José Rebelo é o quinto a conquistar o ceptro individual
Clube Asas de São Miguel é campeão nacional de clubes
A equipa de competição do CASM foi constituída por oito pilotos, a saber: João Brum, José Rebelo, Nelson Pacheco, Nuno Gomes, Nuno Virgílio, Paulo Nunes, Paulo Silva e Ricardo Rodrigues.
Neste ano de pandemia, a Federação Portuguesa de Voo Livre decidiu incluir duas provas na calendarização do Nacional: de 11 a 17 de Julho a “caravana” deslocou-se para a Serra do Larouco, em Montalegre (Curiosidade deste local: localizado tão próximo da Galiza que a descolagem norte está situada em território espanhol e as descolagens sul e oeste em Portugal).
Passada uma semana (25 a 31 Julho), os pilotos deslocaram-se para a Serra da Estrela, com descolagens na região de Manteigas, onde marcaram presença 10 clubes.
Na primeira prova, que contou com 50 pilotos, realizaram-se cinco mangas com distâncias a percorrer entre 37 e 68 quilómetros.

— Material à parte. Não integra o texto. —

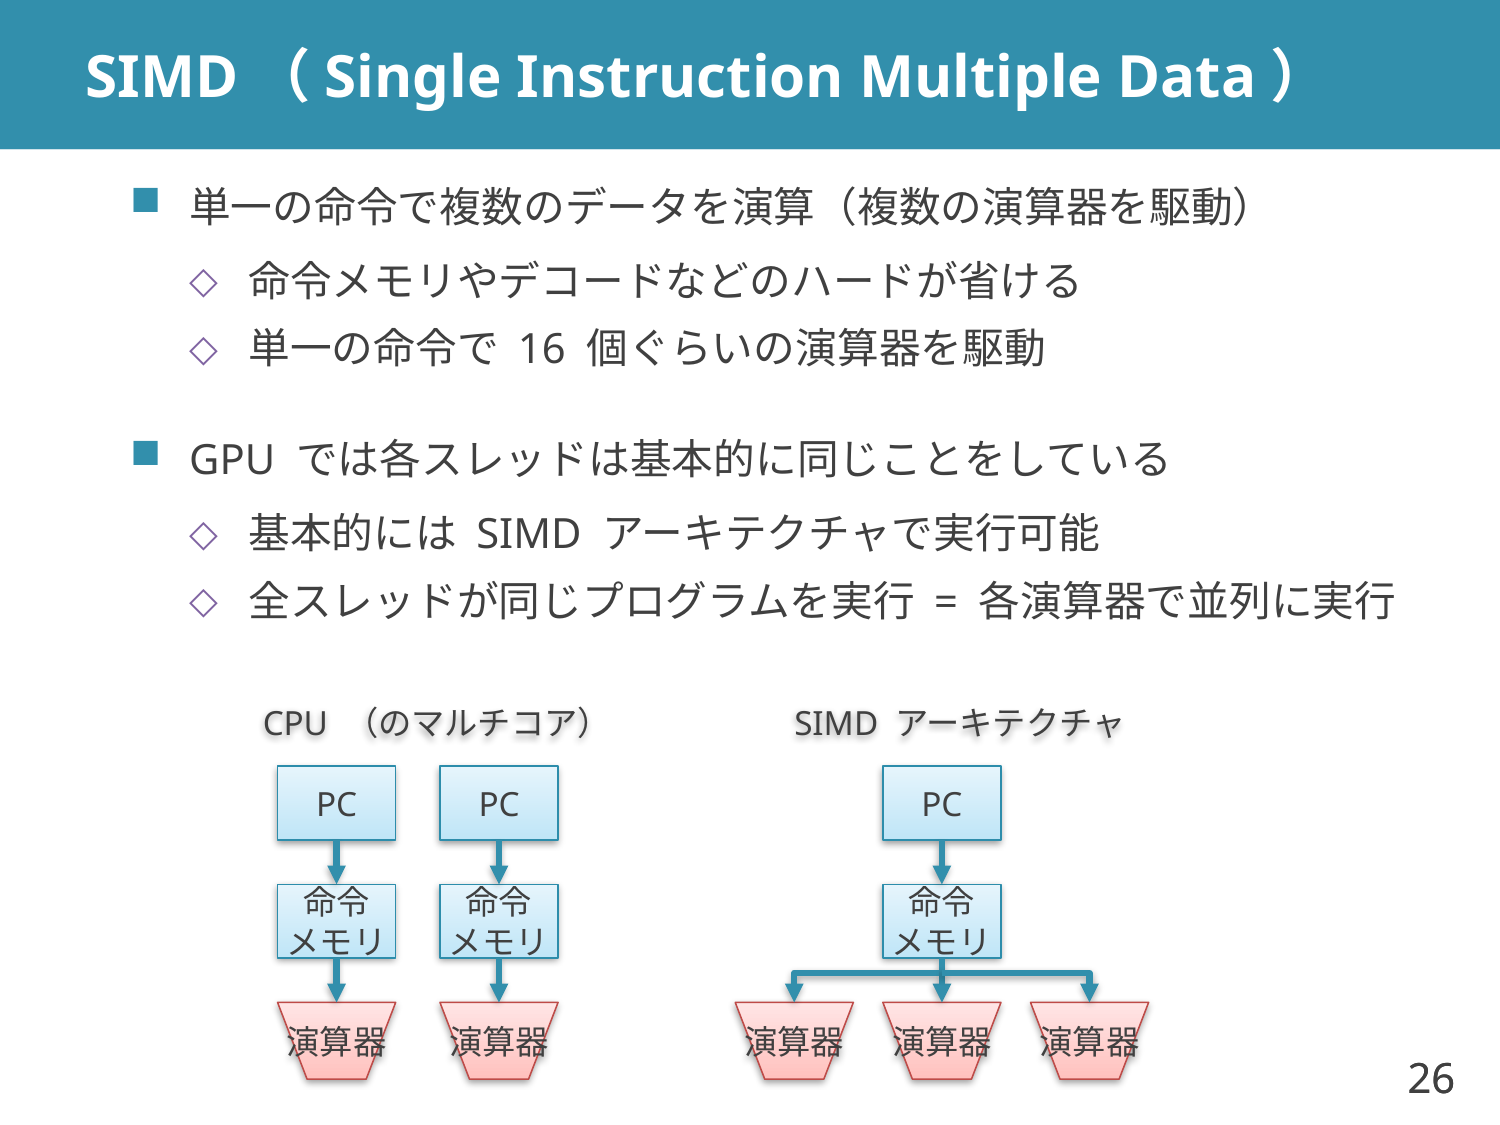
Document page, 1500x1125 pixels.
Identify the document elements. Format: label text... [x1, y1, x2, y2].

text_box 演算器 [1029, 1001, 1150, 1080]
text_box SIMD アーキテクチャ [779, 692, 854, 752]
text_box 命令 メモリ [277, 884, 396, 959]
list 単一の命令で複数のデータを演算（複数の演算器を駆動） 命令メモリやデコードなどのハードが省ける 単一の命令で 16 個ぐらいの演算器を駆動 GPU では各スレッドは基本的に同じことをしている 基本的には SIMD アーキテクチャで実行可能 全スレッドが同じプログラムを実行 = 各演算器で並列に実行 [114, 311, 1474, 489]
title SIMD（Single Instruction Multiple Data） [70, 0, 1500, 150]
text_box 演算器 [276, 1001, 397, 1080]
text_box PC [439, 765, 559, 841]
text_box 命令 メモリ [439, 884, 559, 959]
text_box PC [277, 765, 396, 841]
text_box [946, 970, 1099, 1003]
text_box 命令 メモリ [882, 884, 1002, 959]
text_box 演算器 [439, 1001, 559, 1080]
text_box [784, 970, 936, 1003]
text_box 演算器 [734, 1001, 855, 1080]
text_box PC [882, 765, 1002, 841]
text_box CPU （のマルチコア） [247, 692, 322, 752]
text_box 演算器 [882, 1001, 1002, 1080]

Os atletas do CASM obtiveram a seguinte classificação:
1.º José Rebelo; 3.º Nuno Gomes; 6.º Nelson Pacheco; 8.º Ricardo Rodrigues, 9.º Paulo Silva, 10.º Nuno Virgílio; 12.º Paulo Nunes, 13.º João Brum.
Por clubes, o CASM sagrou-se vencedor com 1.500 pontos de vantagem sobre o segundo classificado, a Associação de Voo Livre de Sintra (AVLS).

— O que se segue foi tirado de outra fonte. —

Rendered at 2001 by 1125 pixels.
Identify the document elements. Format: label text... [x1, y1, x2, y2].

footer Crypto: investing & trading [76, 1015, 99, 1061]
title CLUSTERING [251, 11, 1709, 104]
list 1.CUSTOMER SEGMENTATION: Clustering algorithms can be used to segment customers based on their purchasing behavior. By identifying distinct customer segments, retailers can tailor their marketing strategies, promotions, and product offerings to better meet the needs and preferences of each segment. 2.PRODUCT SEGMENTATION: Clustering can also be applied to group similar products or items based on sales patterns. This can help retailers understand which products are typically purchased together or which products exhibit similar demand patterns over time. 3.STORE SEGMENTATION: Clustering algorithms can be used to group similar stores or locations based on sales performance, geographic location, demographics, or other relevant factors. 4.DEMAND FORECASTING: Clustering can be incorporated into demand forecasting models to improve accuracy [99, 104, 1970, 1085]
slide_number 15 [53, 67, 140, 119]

Na segunda prova – que depois da mudança de data de realização, ficou penalizada pela escassa presença de concorrentes (apenas 30) – o CASM ficou reduzido a sete pilotos, com a impossibilidade de Ricardo não poder comparecer.
Com quatro mangas realizadas e voadas distâncias entre 63 e 108 quilómetros, o CASM sagrou-se de novo campeão, quer individualmente, quer por clubes.

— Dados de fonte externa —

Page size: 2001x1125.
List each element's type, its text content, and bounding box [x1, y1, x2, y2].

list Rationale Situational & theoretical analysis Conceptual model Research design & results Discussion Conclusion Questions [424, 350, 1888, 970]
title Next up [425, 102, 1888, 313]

Uma outra curiosidade pretende com o facto de, pela primeira vez numa competição de parapente a meta da terceira manga ter-se situado no ponto mais alto do território nacional continental: a Torre da Serra da Estrela.
Com vento forte favorável à direcção tomada pelos pilotos, chegou-se a atingir velocidades de 110km/hora, o que é difícil de acreditar visto o parapente ser uma “aeronave” sem sistema rígido.
Eis a classificação dos pilotos do CASM, que somaram mais de 1.700 pontos sobre a AVLS:
1.º Nuno Virgílio, 2.º José Rebelo; 4.º Nelson Pacheco; 8.º Paulo Nunes, 9.º João Brum; 12.º Paulo Silva; 15.º Nuno Gomes.
Na classificação final do Campeonato Nacional, o CASM colocou sete dos seus pilotos nos primeiros 10 lugares:
1.º José Rebelo; 3.º Nuno Virgílio, 4.º Nelson Pacheco; 7.º Nuno Gomes, 8.º Paulo Nunes, 9.º Paulo Silva, 10.º João Brum.
Sendo um clube de pequenas dimensões e situado numa região periférica do país, é de realçar e louvar este feito, por parte do Clube Asas de São Miguel, que só foi possível através de muita carolice, trabalho e paixão despendidos pelos seus associados.
Acresce referir, que individualmente o CASM tem nas suas fileiras cinco campeões nacionais:
Gil Navalho – Tricampeão (2001, 2003 e 2007), Nuno Gomes (2009), Nuno Virgílio – Tricampeão (2013, 2015, 2019), Paulo Silva (2017) e agora José Rebelo (2021).
Entretanto, o Clube Asas de São Miguel continua a preparar o 27.º Festival de Parapente, que este ano decorrerá de 5 a 9 de Outubro.